The description of procedure and its rationality can be seen directly in Penfield and Miller (2004), so readers can inspect the formulas. The literature related to this method, based on the score procedure (Wilson, 1924), can be found in Penfield (2003), Penfield and Giacobbi (2004), and Miller and Penfield (2005).
Program
To calculate the average of the content validation and the asymmetric confidence intervals, an SPSS syntax is written which is adapted to the SAS syntax by Miller and Penfield (2005). Even with the rise and popularity of the free software (Haine, 2019; Muenchen, 2017), the SPSS is of persistent use and it still holds the attention of researchers in different disciplines (Haine, 2019; Masuadi et al., 2021; Muenchen, 2017; Shaikh, 2016, 2017).
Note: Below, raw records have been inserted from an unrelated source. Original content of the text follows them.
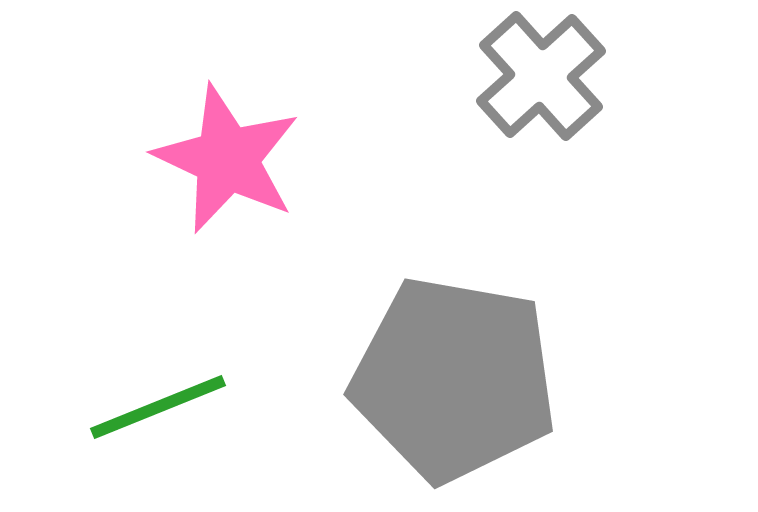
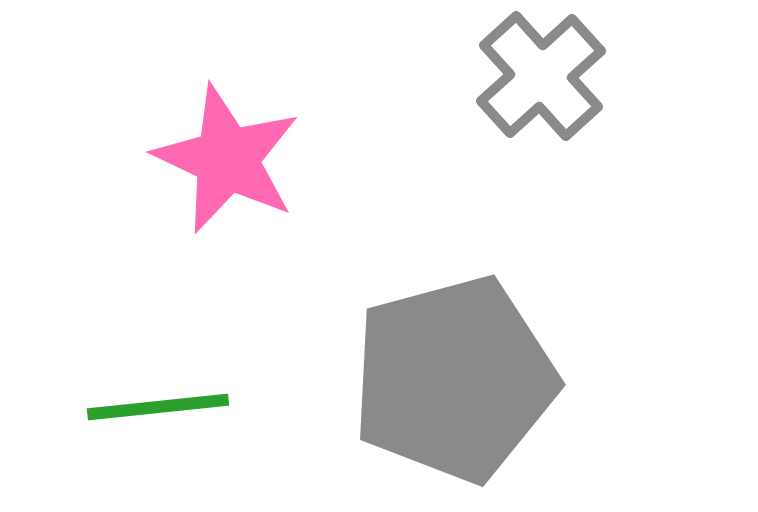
gray pentagon: rotated 25 degrees counterclockwise
green line: rotated 16 degrees clockwise
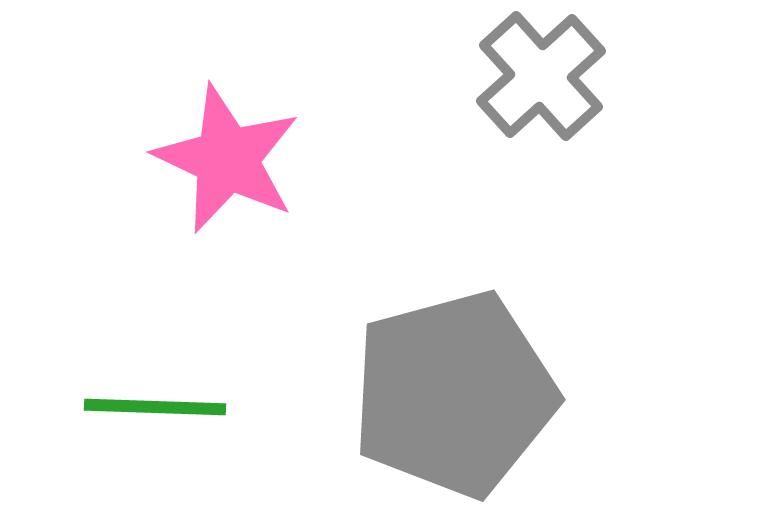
gray pentagon: moved 15 px down
green line: moved 3 px left; rotated 8 degrees clockwise
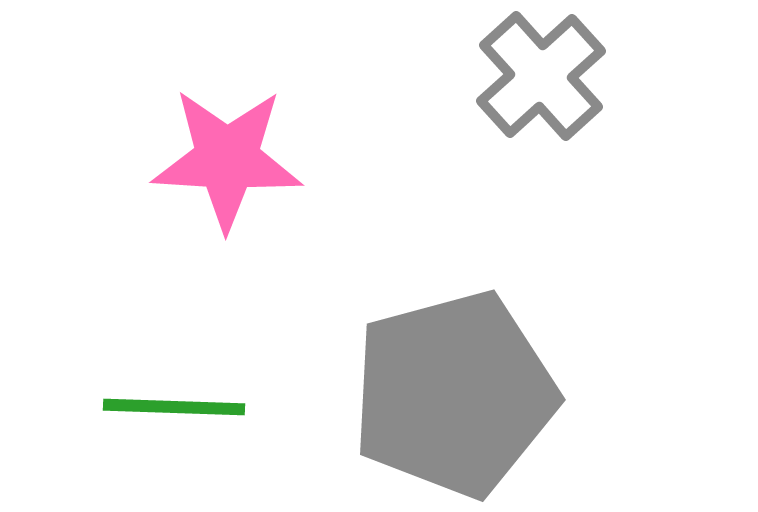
pink star: rotated 22 degrees counterclockwise
green line: moved 19 px right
Similar to a few ad hoc programs to obtain evidence of the content validity (e.g., Merino-Soto, 2018; Merino-Soto & Livia-Segovia, 2009), the program presented here implements the method of Penfield and Miller (2004) for constructing confidence intervals around the mean value of the scores, and reports the mean of the expert judges’ scores, its equivalent expression in proportion to the scaling range, the asymmetric CIs around this mean, and the width of the interval. The program is freely accessible and it must be requested from the corresponding author.
Application example
To illustrate the procedure, the results for the evidence of clarity of the items of the dimension Atención Sostenida, made by Moscoso and Merino-Soto (2017; see Table 2) were used, in which the Inventario de Ecuanimidad y Mindfulness was validated. In the input specifications for the program, you have to report the mean (M), the sum (S) of the judges’ ratings for each item, the number of judges (17), the number of scaling responses (k; in this example, 6 ordinal points, from no validity to full validity), the error rate (alpha; among the options: .10, .05, .01), and the value of the number (start) with which k starts, that is, 0 or 1 (see Table 1, Input heading). In the Output heading of Table 1, the results after applying the program for the calculations are shown. It is observed that, in all the items, except item 1, the lower limit of the interval exceeds the value 4. If the researcher establishes a priori that the items with lower limit of CI must exceed is 4, then this item does not seem to fit this criterion. However, given the difference of .02, the researcher must make a decision whether to apply the criteria strictly or to be flexible.
Final comments
This manuscript presents a computer program, built in the SPSS syntax, to quantify the degree to which the judges agree on the content validity, and their asymmetric confidence intervals. The fundamental difference of this method with others (eg., Merino & Livia, 2009) is that the results are presented in the same metric of the judges’ responses. Because this crude coefficient is equivalent to some transformation between 0.0 and 1.0, the expected linear association between this method and the methods based on standardized coefficients for content validity is perfect or very high. Therefore, the user should focus on: a) how the evidences of the content validity is expressed (i.e., in the metric of the judges’ responses, or in a range between 0.0 and 1.0), instead of the validity or accuracy of the procedures; b) the confidence level of the interval , which can be generally 90% when the number of judges is small (Merino & Livia, 2009), but the 95% or 99% levels can also be chosen); and c) in the existing computer programs to calculate them complementary results (e.g., Merino, 2018; Merino-Soto & Livia-Segovia, 2009.